Raw data>
★ ★ ★ ★ ★ ★ ★

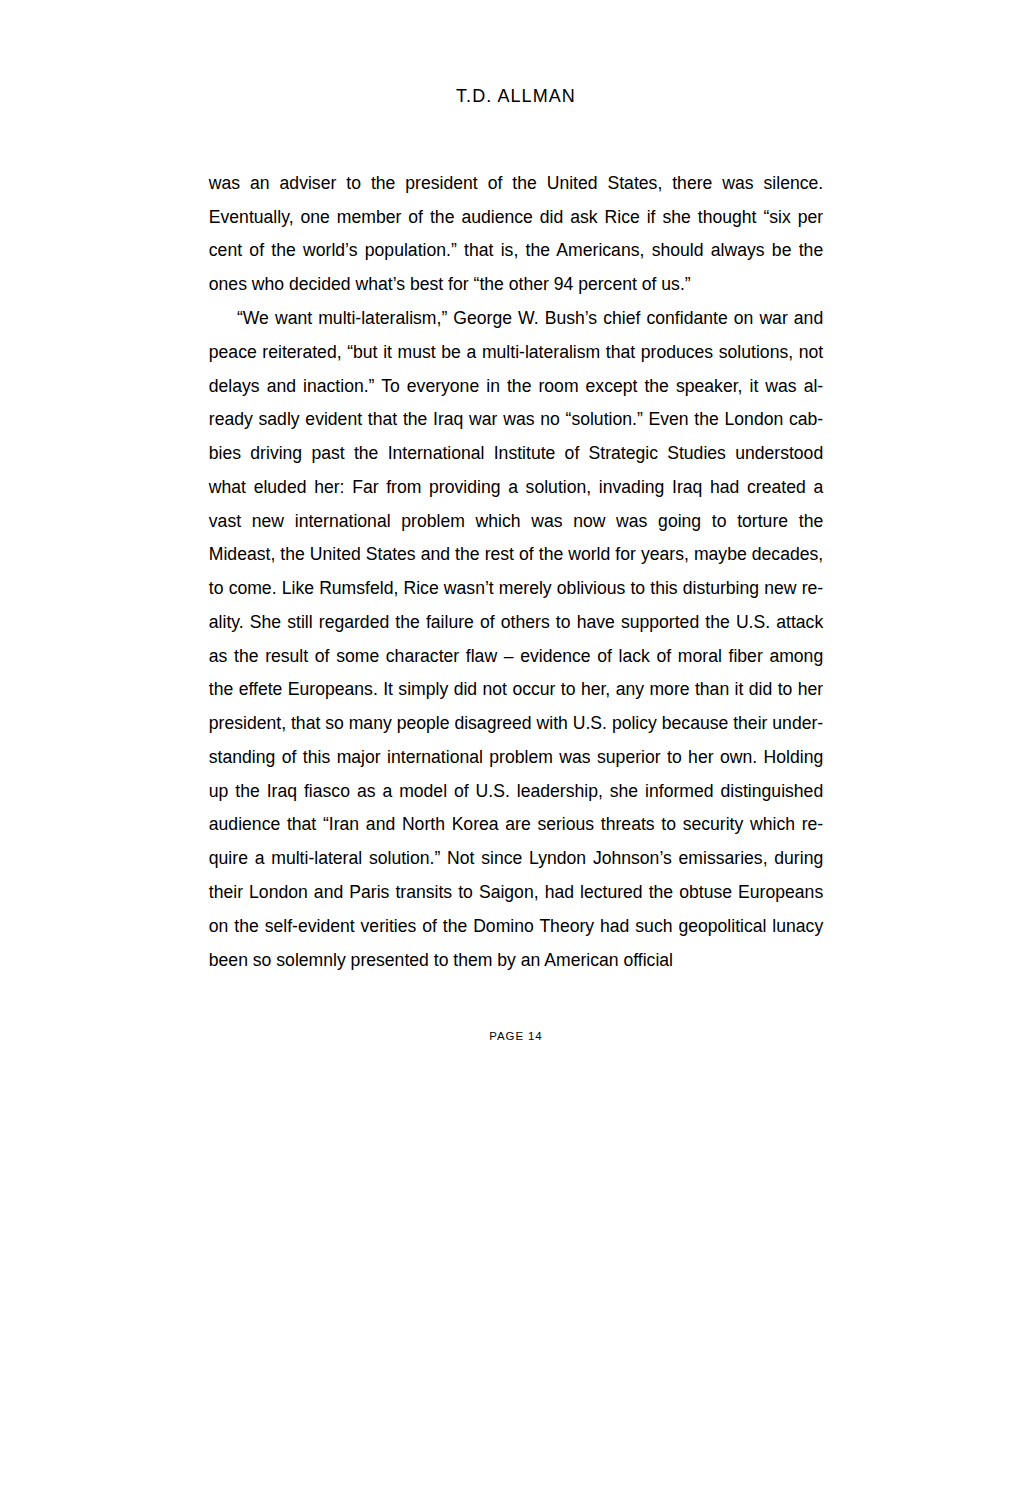T.D. ALLMAN
was an adviser to the president of the United States, there was silence. Eventually, one member of the audience did ask Rice if she thought “six per cent of the world’s population.” that is, the Americans, should always be the ones who decided what’s best for “the other 94 percent of us.”
“We want multi-lateralism,” George W. Bush’s chief confidante on war and peace reiterated, “but it must be a multi-lateralism that produces solutions, not delays and inaction.” To everyone in the room except the speaker, it was already sadly evident that the Iraq war was no “solution.” Even the London cabbies driving past the International Institute of Strategic Studies understood what eluded her: Far from providing a solution, invading Iraq had created a vast new international problem which was now was going to torture the Mideast, the United States and the rest of the world for years, maybe decades, to come. Like Rumsfeld, Rice wasn’t merely oblivious to this disturbing new reality. She still regarded the failure of others to have supported the U.S. attack as the result of some character flaw – evidence of lack of moral fiber among the effete Europeans. It simply did not occur to her, any more than it did to her president, that so many people disagreed with U.S. policy because their understanding of this major international problem was superior to her own. Holding up the Iraq fiasco as a model of U.S. leadership, she informed distinguished audience that “Iran and North Korea are serious threats to security which require a multi-lateral solution.” Not since Lyndon Johnson’s emissaries, during their London and Paris transits to Saigon, had lectured the obtuse Europeans on the self-evident verities of the Domino Theory had such geopolitical lunacy been so solemnly presented to them by an American official
PAGE 14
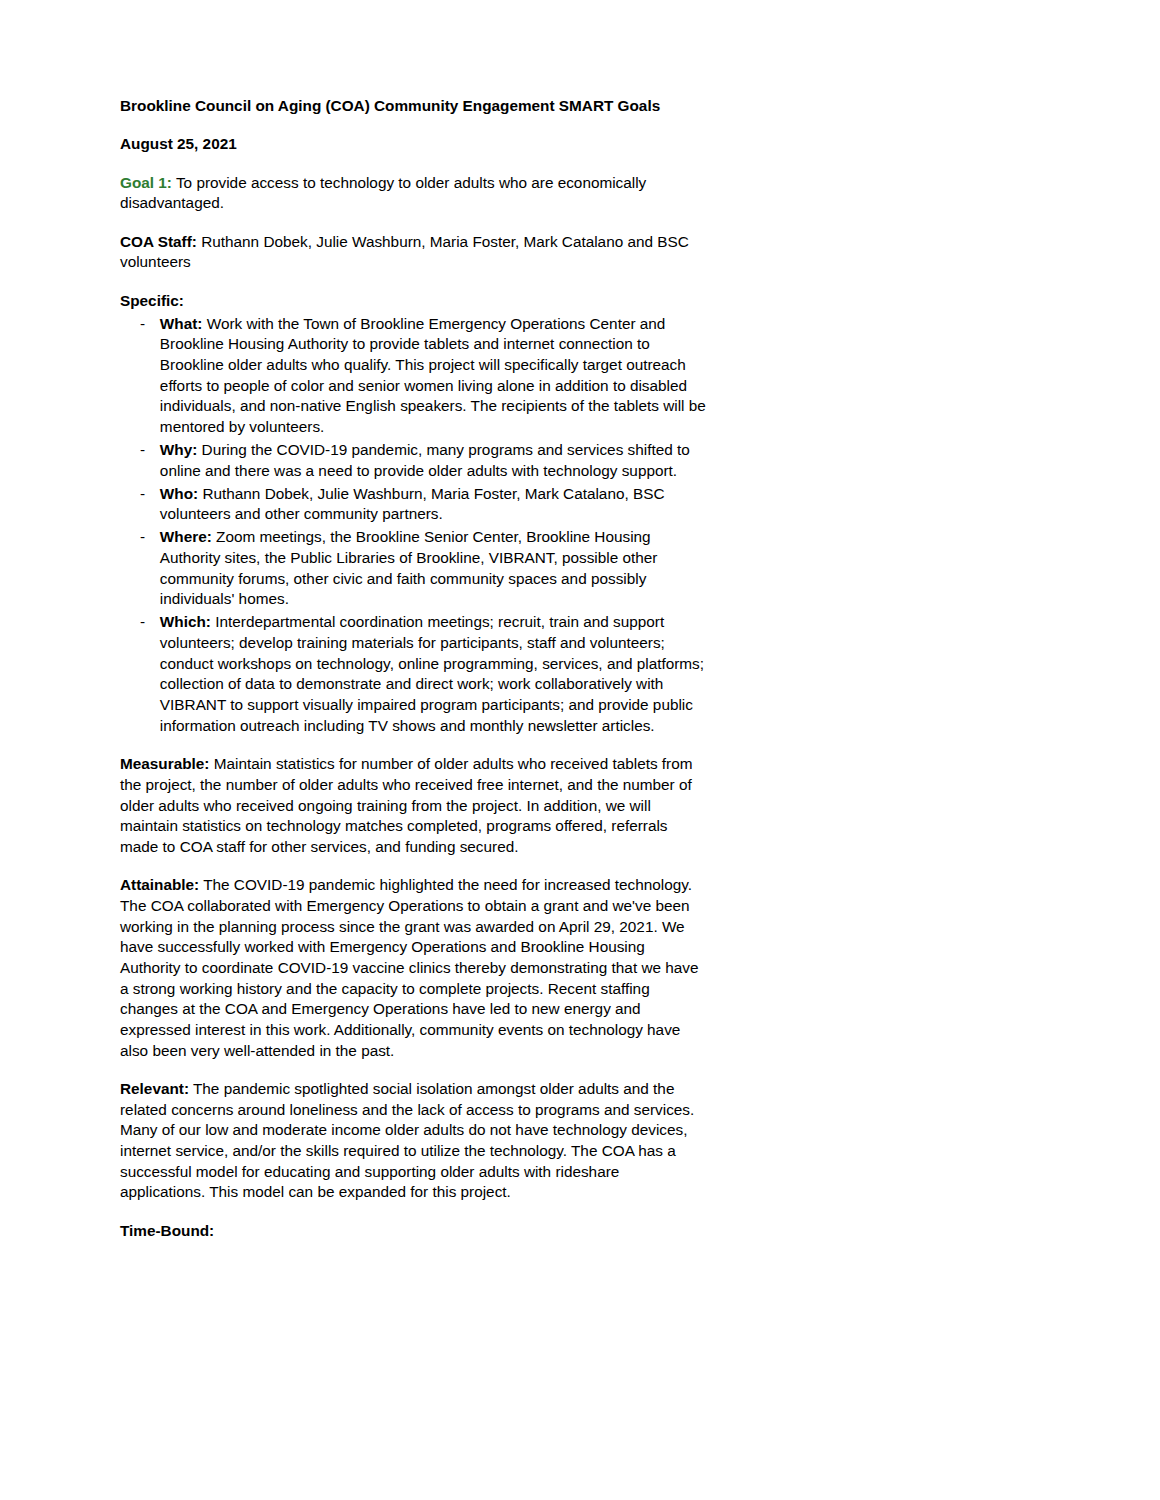Brookline Council on Aging (COA) Community Engagement SMART Goals
August 25, 2021
Goal 1: To provide access to technology to older adults who are economically disadvantaged.
COA Staff: Ruthann Dobek, Julie Washburn, Maria Foster, Mark Catalano and BSC volunteers
Specific:
What: Work with the Town of Brookline Emergency Operations Center and Brookline Housing Authority to provide tablets and internet connection to Brookline older adults who qualify. This project will specifically target outreach efforts to people of color and senior women living alone in addition to disabled individuals, and non-native English speakers. The recipients of the tablets will be mentored by volunteers.
Why: During the COVID-19 pandemic, many programs and services shifted to online and there was a need to provide older adults with technology support.
Who: Ruthann Dobek, Julie Washburn, Maria Foster, Mark Catalano, BSC volunteers and other community partners.
Where: Zoom meetings, the Brookline Senior Center, Brookline Housing Authority sites, the Public Libraries of Brookline, VIBRANT, possible other community forums, other civic and faith community spaces and possibly individuals' homes.
Which: Interdepartmental coordination meetings; recruit, train and support volunteers; develop training materials for participants, staff and volunteers; conduct workshops on technology, online programming, services, and platforms; collection of data to demonstrate and direct work; work collaboratively with VIBRANT to support visually impaired program participants; and provide public information outreach including TV shows and monthly newsletter articles.
Measurable: Maintain statistics for number of older adults who received tablets from the project, the number of older adults who received free internet, and the number of older adults who received ongoing training from the project. In addition, we will maintain statistics on technology matches completed, programs offered, referrals made to COA staff for other services, and funding secured.
Attainable: The COVID-19 pandemic highlighted the need for increased technology. The COA collaborated with Emergency Operations to obtain a grant and we've been working in the planning process since the grant was awarded on April 29, 2021. We have successfully worked with Emergency Operations and Brookline Housing Authority to coordinate COVID-19 vaccine clinics thereby demonstrating that we have a strong working history and the capacity to complete projects. Recent staffing changes at the COA and Emergency Operations have led to new energy and expressed interest in this work. Additionally, community events on technology have also been very well-attended in the past.
Relevant: The pandemic spotlighted social isolation amongst older adults and the related concerns around loneliness and the lack of access to programs and services. Many of our low and moderate income older adults do not have technology devices, internet service, and/or the skills required to utilize the technology. The COA has a successful model for educating and supporting older adults with rideshare applications. This model can be expanded for this project.
Time-Bound:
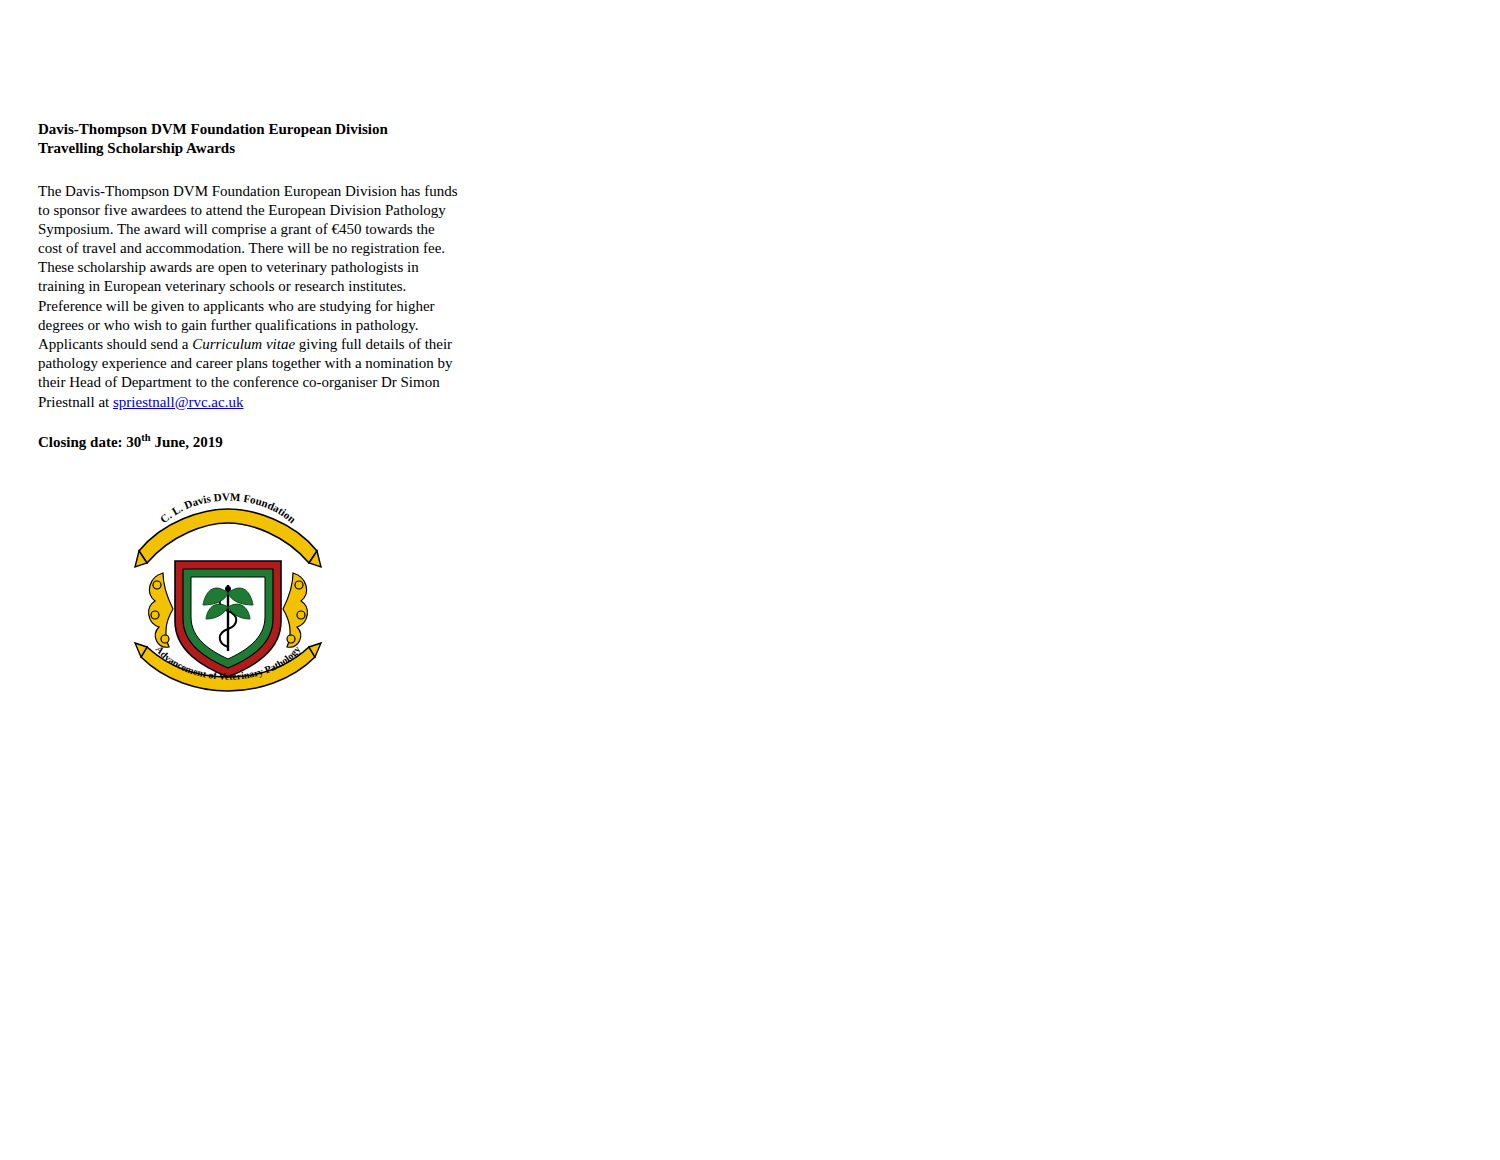Davis-Thompson DVM Foundation European Division
Travelling Scholarship Awards
The Davis-Thompson DVM Foundation European Division has funds to sponsor five awardees to attend the European Division Pathology Symposium. The award will comprise a grant of €450 towards the cost of travel and accommodation. There will be no registration fee. These scholarship awards are open to veterinary pathologists in training in European veterinary schools or research institutes. Preference will be given to applicants who are studying for higher degrees or who wish to gain further qualifications in pathology. Applicants should send a Curriculum vitae giving full details of their pathology experience and career plans together with a nomination by their Head of Department to the conference co-organiser Dr Simon Priestnall at spriestnall@rvc.ac.uk
Closing date: 30th June, 2019
C. L. Davis DVM Foundation Advancement of Veterinary Pathology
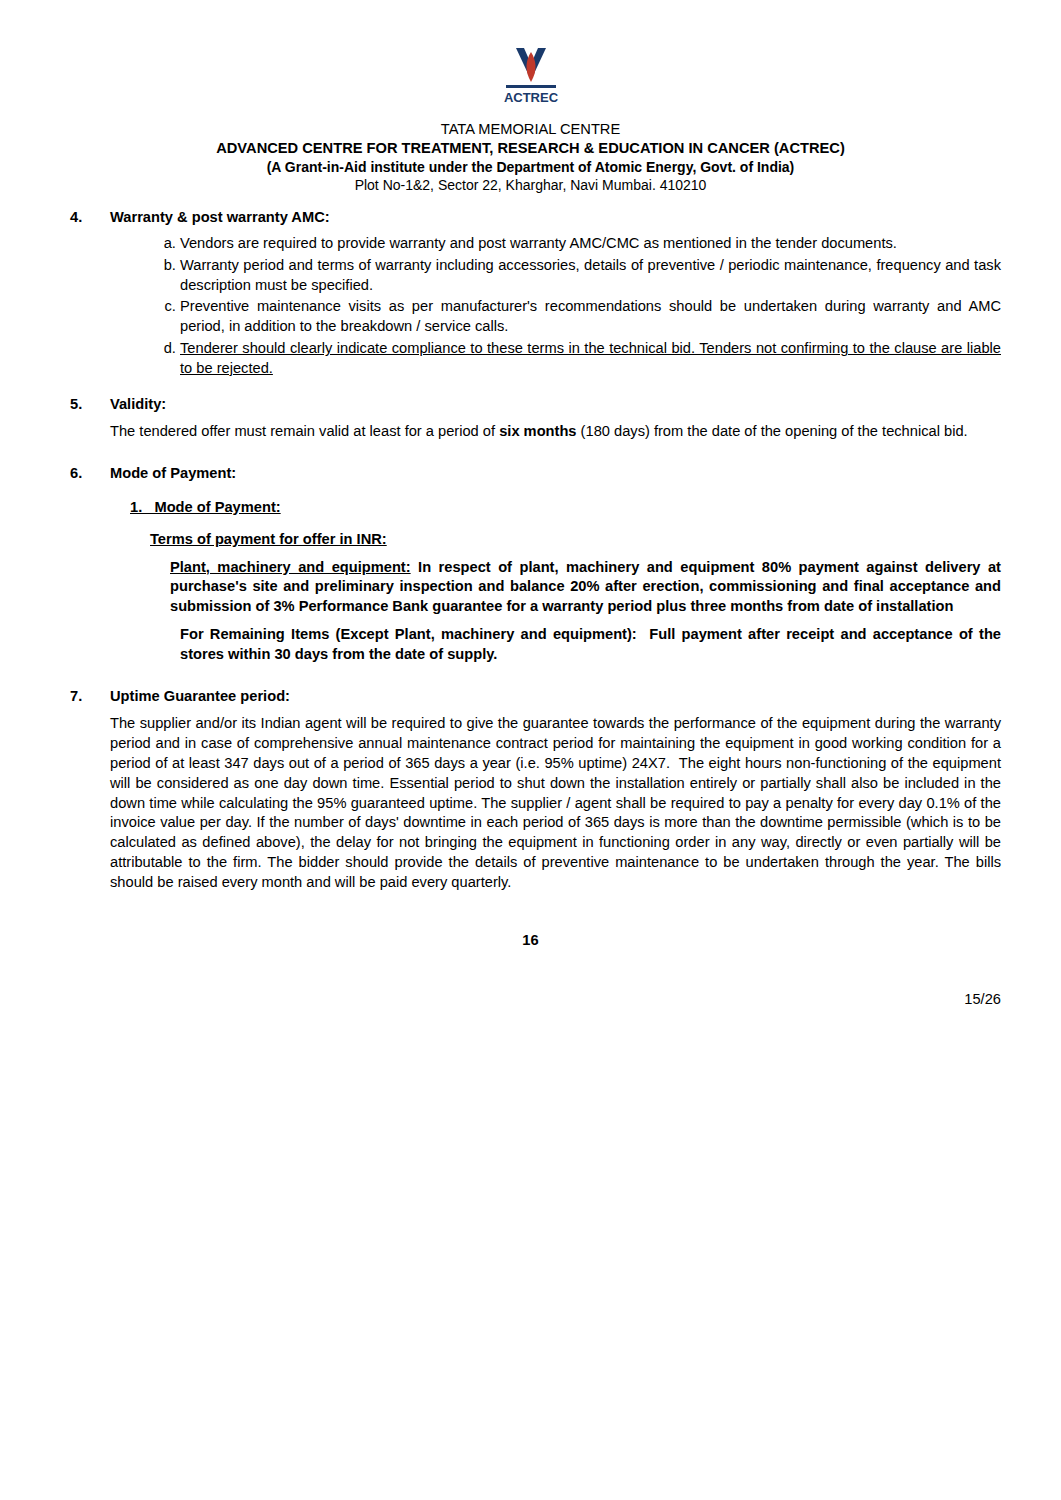ACTREC
TATA MEMORIAL CENTRE
ADVANCED CENTRE FOR TREATMENT, RESEARCH & EDUCATION IN CANCER (ACTREC)
(A Grant-in-Aid institute under the Department of Atomic Energy, Govt. of India)
Plot No-1&2, Sector 22, Kharghar, Navi Mumbai. 410210
4.
Warranty & post warranty AMC:
Vendors are required to provide warranty and post warranty AMC/CMC as mentioned in the tender documents.
Warranty period and terms of warranty including accessories, details of preventive / periodic maintenance, frequency and task description must be specified.
Preventive maintenance visits as per manufacturer's recommendations should be undertaken during warranty and AMC period, in addition to the breakdown / service calls.
Tenderer should clearly indicate compliance to these terms in the technical bid. Tenders not confirming to the clause are liable to be rejected.
5.
Validity:
The tendered offer must remain valid at least for a period of six months (180 days) from the date of the opening of the technical bid.
6.
Mode of Payment:
1. Mode of Payment:
Terms of payment for offer in INR:
Plant, machinery and equipment: In respect of plant, machinery and equipment 80% payment against delivery at purchase's site and preliminary inspection and balance 20% after erection, commissioning and final acceptance and submission of 3% Performance Bank guarantee for a warranty period plus three months from date of installation
For Remaining Items (Except Plant, machinery and equipment): Full payment after receipt and acceptance of the stores within 30 days from the date of supply.
7.
Uptime Guarantee period:
The supplier and/or its Indian agent will be required to give the guarantee towards the performance of the equipment during the warranty period and in case of comprehensive annual maintenance contract period for maintaining the equipment in good working condition for a period of at least 347 days out of a period of 365 days a year (i.e. 95% uptime) 24X7. The eight hours non-functioning of the equipment will be considered as one day down time. Essential period to shut down the installation entirely or partially shall also be included in the down time while calculating the 95% guaranteed uptime. The supplier / agent shall be required to pay a penalty for every day 0.1% of the invoice value per day. If the number of days' downtime in each period of 365 days is more than the downtime permissible (which is to be calculated as defined above), the delay for not bringing the equipment in functioning order in any way, directly or even partially will be attributable to the firm. The bidder should provide the details of preventive maintenance to be undertaken through the year. The bills should be raised every month and will be paid every quarterly.
16
15/26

★ ★ ★ ★ ★ ★ ★

Description of the task> Go to the line with "Why: During the" in the entries above and repeat every line from there through the line with "Who: Ruthann Dobek, Julie", exactly and with no other text.

Task solution>
Why: During the COVID-19 pandemic, many programs and services shifted to online and there was a need to provide older adults with technology support.
Who: Ruthann Dobek, Julie Washburn, Maria Foster, Mark Catalano, BSC volunteers and other community partners.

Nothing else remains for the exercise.